Ромен Роллан очень хотел сразу же опубликовать запись своей беседы со Сталиным. По крайней мере, сразу же по возвращении во Францию. Но он был связан обещанием не разглашать содержание беседы в Кремле, пока сам Сталин не найдет нужным сделать это. Однако Сталин не давал разрешения на публикацию, хотя Роллан несколько раз обращался к нему непосредственно и через Горького. Сталин не только внимательно прочел машинописную запись этой беседы, но и сделал несколько исправлений и велел разослать ее членам Политбюро, — только для сведения и с просьбой вернуть все в его секретариат. Хотя некоторые члены Политбюро считали возможным опубликовать текст беседы с Ролланом, «опустив соответствующие места», Сталин отказался от этого. Он написал собственноручно красным карандашом: «Секретно. Не для печати» и «Окончательный текст» и отправил все относящиеся к встрече с Ролланом бумаги в архив Политбюро.

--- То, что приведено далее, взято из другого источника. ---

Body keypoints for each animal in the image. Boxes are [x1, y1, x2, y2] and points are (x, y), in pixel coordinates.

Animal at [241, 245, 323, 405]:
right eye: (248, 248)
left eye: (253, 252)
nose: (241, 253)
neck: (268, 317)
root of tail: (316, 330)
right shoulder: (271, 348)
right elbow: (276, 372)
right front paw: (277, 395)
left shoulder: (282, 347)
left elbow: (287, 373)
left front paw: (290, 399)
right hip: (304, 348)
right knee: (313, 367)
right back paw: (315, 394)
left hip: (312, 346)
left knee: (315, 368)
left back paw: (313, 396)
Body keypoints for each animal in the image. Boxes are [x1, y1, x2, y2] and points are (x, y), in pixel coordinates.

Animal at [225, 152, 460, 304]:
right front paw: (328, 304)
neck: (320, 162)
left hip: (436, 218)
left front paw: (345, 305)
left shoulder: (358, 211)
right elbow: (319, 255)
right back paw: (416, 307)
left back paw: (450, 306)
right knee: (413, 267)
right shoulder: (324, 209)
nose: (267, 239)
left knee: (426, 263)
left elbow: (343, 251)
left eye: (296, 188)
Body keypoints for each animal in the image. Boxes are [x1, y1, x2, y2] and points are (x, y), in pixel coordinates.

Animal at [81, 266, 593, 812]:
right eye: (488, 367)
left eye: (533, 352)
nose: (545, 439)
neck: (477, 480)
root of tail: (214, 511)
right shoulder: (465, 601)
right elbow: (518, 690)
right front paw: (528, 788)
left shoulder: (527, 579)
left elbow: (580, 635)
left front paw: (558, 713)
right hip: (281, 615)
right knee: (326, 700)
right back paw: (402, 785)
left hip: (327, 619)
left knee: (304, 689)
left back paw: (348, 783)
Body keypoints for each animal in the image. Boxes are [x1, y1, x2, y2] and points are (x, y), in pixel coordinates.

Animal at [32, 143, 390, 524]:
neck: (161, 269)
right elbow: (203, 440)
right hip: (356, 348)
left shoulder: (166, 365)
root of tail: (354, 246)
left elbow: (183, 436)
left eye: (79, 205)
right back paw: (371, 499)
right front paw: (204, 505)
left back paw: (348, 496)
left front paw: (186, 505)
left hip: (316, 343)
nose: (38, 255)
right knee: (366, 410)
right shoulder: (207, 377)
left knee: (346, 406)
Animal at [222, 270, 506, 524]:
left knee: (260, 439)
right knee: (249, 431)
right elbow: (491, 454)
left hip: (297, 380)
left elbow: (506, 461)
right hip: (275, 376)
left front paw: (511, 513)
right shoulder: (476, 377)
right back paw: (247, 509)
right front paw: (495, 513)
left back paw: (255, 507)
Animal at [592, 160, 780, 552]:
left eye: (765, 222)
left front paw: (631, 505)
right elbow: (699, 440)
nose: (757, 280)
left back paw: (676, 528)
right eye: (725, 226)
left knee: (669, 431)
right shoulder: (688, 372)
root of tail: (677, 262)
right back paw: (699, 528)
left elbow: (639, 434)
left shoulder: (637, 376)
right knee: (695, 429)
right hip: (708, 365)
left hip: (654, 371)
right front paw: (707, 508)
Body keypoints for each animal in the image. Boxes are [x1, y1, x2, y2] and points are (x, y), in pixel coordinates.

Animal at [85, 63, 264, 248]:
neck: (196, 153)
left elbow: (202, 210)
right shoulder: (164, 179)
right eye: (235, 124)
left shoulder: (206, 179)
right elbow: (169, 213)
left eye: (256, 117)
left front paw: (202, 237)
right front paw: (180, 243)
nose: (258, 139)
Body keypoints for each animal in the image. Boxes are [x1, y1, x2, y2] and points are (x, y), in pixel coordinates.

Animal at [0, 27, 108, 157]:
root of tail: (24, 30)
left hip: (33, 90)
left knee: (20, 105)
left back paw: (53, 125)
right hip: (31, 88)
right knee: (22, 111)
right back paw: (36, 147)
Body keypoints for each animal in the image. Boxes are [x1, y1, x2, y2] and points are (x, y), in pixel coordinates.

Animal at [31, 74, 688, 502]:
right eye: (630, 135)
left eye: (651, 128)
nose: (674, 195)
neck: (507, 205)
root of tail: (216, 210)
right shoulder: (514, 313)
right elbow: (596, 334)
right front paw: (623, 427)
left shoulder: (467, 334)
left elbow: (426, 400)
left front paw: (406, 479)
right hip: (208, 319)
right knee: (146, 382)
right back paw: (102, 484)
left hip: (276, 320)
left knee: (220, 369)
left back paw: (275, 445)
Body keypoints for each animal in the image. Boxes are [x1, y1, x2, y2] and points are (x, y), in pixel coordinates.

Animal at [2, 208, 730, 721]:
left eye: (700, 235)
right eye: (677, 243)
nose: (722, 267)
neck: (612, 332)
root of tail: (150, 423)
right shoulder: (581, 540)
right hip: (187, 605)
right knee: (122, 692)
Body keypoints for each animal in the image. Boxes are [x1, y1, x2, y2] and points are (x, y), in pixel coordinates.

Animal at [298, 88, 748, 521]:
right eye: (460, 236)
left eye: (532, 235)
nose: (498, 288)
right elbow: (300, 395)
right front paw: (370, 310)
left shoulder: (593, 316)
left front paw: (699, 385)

Невольно возникает вопрос — почему Сталин столь решительно противился публикации своей беседы с Ролланом? Только теперь, когда полный текст беседы Сталина и Ромена Роллана был опубликован в разных российских изданиях, можно высказать на этот счет некоторые предположения.
Современного читателя поражает не только крайняя примитивность всех восхвалений Роллана в адрес СССР и его упреков по поводу отдельных «упущений» советских властей. Поражает также примитивность, неубедительность, даже убогость возражений и объяснений Сталина. Перечитывая стенограмму, Сталин, вероятно, чувствовал, что многие из его доводов, которые Роллан счел достаточными, будут казаться фальшивыми и недостаточными для многих других читателей.